Strona główna » Zygmunt Jan Rumel

Zygmunt Jan Rumel

by Dignity News

Today is the 109th anniversary of the birth of Zygmunt Jan Rumel, poet and soldier in the Peasant Battalions, who was brutally murdered by Ukrainian nationalists in Volhynia.

Zygmunt Rumel was born on 22 February 1915 in Petrograd, into the family of Janina and Władysław, an officer in the Polish Army and a participant in the Polish-Bolshevik War. He grew up in Volhynia. After graduating from the Krzemieniec Lyceum, he began studying Polish philology at Warsaw University. At the same time, he was active in the scouting movement, the Volhynian Union of Rural Youth, and the Folk University in Różyno. He published articles in the monthly magazine Path of Labour, where he addressed historical and social issues and condemned anti-Semitism, advocating the concept of Poland as a multinational state.

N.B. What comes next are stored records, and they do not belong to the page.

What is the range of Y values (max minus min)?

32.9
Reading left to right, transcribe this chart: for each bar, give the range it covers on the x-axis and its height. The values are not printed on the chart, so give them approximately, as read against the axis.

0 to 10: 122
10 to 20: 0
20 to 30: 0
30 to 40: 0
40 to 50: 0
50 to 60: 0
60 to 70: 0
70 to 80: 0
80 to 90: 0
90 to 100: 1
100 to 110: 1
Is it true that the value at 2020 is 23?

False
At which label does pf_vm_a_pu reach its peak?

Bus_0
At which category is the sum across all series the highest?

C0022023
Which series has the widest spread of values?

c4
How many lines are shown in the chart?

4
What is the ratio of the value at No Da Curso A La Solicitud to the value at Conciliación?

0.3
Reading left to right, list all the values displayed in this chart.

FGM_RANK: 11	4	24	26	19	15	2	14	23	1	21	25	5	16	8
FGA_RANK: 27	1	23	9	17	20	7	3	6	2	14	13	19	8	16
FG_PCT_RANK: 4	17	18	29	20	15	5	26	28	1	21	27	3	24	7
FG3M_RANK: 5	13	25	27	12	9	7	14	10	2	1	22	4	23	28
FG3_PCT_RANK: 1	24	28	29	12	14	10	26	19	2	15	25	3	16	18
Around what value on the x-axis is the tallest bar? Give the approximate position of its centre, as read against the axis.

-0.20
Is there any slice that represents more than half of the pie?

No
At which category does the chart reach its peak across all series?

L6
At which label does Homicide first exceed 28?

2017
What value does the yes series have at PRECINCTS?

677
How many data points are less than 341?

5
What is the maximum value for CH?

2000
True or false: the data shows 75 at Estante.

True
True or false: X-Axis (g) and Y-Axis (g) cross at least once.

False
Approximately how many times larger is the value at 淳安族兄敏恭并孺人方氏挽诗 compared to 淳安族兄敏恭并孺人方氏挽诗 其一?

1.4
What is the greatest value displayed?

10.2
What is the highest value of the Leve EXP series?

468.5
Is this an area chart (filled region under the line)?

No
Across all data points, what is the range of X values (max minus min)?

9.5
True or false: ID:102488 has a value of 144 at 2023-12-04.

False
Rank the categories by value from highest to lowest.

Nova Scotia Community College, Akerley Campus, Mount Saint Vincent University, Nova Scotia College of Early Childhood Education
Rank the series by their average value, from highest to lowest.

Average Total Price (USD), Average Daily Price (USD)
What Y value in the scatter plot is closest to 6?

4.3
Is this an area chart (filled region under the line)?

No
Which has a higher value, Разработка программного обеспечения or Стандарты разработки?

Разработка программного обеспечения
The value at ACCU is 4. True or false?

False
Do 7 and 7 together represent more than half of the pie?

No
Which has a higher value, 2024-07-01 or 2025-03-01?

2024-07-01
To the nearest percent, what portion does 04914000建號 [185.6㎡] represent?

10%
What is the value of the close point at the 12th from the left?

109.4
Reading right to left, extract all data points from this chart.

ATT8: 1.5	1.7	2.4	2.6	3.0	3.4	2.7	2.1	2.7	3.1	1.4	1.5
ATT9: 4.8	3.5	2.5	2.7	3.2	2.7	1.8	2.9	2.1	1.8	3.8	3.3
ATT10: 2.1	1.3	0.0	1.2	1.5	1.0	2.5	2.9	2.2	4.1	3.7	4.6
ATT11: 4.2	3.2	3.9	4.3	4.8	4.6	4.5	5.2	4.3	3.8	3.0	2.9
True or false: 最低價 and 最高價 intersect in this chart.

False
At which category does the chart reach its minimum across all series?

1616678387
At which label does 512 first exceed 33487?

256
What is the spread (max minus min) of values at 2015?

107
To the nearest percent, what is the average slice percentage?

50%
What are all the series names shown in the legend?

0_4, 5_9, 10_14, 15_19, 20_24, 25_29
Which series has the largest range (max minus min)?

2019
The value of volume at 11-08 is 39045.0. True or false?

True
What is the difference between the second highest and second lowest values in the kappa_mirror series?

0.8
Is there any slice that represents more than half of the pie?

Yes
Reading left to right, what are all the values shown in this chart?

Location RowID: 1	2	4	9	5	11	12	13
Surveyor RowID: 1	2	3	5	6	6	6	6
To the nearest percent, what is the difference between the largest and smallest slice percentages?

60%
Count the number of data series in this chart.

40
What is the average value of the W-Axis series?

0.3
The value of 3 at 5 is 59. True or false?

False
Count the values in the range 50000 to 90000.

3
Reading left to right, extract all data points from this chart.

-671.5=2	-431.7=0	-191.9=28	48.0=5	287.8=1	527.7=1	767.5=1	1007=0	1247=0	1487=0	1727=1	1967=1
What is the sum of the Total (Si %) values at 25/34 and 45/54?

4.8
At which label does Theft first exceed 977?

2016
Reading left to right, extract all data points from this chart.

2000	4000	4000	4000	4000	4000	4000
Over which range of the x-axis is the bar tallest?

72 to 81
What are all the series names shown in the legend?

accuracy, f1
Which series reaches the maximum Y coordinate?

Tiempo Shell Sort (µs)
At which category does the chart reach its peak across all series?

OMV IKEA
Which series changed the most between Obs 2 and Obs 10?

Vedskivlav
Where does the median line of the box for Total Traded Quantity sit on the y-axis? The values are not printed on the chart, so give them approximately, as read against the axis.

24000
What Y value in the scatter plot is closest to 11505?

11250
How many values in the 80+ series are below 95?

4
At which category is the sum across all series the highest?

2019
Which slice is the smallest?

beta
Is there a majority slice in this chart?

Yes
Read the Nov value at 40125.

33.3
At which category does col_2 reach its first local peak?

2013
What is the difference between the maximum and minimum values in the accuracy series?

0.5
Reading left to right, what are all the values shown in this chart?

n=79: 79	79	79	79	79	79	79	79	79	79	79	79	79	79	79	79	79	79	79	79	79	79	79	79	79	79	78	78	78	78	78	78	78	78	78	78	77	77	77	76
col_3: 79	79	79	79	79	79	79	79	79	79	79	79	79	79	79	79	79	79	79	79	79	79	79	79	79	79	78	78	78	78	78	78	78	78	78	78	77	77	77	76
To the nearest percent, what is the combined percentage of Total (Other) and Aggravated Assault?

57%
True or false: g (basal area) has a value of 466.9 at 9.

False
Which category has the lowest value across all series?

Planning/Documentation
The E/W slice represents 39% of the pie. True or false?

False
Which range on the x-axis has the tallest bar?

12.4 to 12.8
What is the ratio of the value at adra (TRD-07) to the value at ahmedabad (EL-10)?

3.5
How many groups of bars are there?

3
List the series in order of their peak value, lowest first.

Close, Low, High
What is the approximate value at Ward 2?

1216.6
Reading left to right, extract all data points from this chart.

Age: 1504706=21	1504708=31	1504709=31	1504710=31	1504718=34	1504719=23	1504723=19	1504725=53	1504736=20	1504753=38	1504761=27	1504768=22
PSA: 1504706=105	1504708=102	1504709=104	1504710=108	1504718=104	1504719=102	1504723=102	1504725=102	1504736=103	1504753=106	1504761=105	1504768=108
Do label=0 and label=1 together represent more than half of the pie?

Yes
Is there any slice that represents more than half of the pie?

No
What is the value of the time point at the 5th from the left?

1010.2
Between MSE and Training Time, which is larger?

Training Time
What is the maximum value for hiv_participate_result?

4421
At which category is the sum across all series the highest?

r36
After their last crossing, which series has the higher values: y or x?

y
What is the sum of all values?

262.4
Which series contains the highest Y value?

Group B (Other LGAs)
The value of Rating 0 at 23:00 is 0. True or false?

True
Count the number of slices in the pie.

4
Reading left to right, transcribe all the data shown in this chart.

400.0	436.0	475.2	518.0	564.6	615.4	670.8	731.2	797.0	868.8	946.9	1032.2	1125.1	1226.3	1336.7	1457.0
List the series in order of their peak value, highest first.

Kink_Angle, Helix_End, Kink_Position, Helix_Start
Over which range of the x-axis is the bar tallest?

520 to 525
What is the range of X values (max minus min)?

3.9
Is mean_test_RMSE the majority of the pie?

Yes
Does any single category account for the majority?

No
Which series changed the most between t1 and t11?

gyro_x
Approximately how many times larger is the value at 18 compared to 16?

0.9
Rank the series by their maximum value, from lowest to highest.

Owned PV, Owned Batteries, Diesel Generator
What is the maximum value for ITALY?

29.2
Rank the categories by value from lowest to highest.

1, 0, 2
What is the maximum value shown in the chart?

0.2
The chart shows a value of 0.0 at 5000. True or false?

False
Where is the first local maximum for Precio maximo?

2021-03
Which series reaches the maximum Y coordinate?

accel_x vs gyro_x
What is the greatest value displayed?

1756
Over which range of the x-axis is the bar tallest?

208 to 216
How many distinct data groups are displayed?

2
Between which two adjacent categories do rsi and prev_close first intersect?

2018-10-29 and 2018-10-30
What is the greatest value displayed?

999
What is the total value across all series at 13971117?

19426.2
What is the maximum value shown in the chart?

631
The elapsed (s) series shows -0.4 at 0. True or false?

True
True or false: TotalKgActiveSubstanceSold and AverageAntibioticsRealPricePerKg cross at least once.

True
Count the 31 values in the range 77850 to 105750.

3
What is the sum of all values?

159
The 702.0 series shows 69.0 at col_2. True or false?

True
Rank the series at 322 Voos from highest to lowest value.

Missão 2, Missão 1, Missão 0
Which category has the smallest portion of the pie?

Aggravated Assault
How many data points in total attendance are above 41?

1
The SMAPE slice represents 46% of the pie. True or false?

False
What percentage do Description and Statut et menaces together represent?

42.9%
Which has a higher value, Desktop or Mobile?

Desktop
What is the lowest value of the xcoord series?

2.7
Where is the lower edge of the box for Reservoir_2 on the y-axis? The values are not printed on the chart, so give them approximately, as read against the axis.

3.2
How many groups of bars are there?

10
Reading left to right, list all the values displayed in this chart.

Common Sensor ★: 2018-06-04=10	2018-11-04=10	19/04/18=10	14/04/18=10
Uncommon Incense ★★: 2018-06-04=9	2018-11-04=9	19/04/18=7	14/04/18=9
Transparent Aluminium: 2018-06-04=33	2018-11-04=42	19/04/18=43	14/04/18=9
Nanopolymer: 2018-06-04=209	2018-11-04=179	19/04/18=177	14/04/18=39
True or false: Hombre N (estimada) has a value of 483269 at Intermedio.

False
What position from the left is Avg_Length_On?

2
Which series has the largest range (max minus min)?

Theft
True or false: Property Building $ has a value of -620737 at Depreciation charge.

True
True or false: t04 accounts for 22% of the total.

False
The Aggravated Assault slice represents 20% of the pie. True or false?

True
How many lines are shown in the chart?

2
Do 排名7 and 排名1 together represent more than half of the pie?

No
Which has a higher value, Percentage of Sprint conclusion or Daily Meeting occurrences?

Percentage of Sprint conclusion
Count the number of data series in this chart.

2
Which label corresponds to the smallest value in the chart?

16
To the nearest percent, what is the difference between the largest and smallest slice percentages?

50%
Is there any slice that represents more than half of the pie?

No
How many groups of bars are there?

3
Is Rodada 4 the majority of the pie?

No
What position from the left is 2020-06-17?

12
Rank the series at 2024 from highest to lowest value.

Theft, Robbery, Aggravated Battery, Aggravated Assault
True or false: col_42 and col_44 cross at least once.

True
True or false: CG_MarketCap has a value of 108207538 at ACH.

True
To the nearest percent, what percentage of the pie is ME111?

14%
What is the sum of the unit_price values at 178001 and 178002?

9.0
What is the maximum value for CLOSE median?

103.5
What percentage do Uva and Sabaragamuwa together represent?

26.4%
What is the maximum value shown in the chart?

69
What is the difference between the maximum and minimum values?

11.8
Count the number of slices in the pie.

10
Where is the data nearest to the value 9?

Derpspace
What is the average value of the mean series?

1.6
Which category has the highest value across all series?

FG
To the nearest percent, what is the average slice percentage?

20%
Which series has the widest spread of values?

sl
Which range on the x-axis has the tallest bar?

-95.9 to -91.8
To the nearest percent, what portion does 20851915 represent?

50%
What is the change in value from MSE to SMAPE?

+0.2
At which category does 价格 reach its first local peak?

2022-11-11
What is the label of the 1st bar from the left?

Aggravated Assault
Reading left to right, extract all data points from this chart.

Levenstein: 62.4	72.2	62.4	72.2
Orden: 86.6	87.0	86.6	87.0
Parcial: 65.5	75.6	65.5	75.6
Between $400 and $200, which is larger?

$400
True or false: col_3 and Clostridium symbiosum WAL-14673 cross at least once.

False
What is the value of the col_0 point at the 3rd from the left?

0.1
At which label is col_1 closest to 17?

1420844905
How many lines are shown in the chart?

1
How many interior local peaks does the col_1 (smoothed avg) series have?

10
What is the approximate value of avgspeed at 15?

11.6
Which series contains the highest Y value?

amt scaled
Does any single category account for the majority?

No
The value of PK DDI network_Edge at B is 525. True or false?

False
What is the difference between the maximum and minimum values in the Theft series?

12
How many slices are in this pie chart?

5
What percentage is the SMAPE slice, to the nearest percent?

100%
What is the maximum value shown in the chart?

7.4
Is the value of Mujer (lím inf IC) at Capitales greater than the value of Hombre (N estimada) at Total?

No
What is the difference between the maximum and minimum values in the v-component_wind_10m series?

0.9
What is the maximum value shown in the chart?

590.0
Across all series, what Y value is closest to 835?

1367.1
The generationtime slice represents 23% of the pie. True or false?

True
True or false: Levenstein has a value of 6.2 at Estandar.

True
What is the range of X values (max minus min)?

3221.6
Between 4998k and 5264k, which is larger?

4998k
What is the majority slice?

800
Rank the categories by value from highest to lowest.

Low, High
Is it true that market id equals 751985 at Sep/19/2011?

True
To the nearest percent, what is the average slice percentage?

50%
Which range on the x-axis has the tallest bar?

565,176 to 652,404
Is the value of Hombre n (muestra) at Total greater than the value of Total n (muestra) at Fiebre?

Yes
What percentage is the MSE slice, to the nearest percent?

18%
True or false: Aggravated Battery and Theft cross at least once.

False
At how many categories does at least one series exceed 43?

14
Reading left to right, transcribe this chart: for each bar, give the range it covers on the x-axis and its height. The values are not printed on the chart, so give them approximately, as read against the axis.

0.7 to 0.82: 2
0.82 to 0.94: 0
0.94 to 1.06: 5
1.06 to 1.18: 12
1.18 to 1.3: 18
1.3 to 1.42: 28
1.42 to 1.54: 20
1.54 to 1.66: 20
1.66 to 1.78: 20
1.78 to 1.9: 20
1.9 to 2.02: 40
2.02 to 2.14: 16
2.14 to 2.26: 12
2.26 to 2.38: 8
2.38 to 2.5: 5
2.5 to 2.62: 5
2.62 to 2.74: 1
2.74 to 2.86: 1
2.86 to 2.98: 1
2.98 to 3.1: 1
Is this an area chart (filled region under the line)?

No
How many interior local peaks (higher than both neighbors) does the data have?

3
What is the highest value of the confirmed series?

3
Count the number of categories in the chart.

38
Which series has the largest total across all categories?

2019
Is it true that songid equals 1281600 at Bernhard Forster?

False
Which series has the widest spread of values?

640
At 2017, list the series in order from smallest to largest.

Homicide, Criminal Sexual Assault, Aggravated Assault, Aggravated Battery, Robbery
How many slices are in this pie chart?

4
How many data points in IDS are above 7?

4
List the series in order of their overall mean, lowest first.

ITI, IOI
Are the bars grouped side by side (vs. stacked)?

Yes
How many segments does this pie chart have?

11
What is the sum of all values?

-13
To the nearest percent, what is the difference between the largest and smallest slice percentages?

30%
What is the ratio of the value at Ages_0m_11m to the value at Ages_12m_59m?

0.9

In 1938, he began his military training at the Volhynian Artillery Reserve Cadet School in Włodzimierz Wołyński. In July 1939, he served his training in the 23rd Light Artillery Regiment in Będzin, with which he defended his homeland during the September campaign. During the occupation, he took part in the conspiracy, first as a ZWZ courier between Volhynia and Warsaw, working in the underground printing press of the Peasant Battalions Headquarters, and then as commander of the 8th PB District in Volhynia.

In the summer of 1943, he was ordered to establish contacts with the command of the Ukrainian Insurgent Army, whose aim was to stop attacks on Poles. On 10 July 1943, together with Krzysztof Markiewicz a.k.a. “Czort” – a representative of the Volhynian District of the AK and coachman Witold Dobrowolski, he met with the local command of the Security Service of the Organisation of Ukrainian Nationalists. Unfortunately, the Ukrainians murdered the Polish emissaries in a bestial manner, and Rumel himself was to be torn apart by horses. A day later, the Ukrainian Insurgent Army launched the so-called Bloody Sunday, during which Ukrainians guided by the slogan “Death to the Lachs” attacked 99 Polish villages, mainly in the Wlodzimierz and Horochów districts.

Privately, Zygmunt Rumel was a poet, author of a poem referring to the January Uprising, “The Year 1863”, and the poem “Two Mothers”, in which he referred with respect to both Poland and Ukraine. His wife Anna, under the pseudonym “Teresa”, fought in the Warsaw Uprising as a liaison officer in the Peasant Battalions.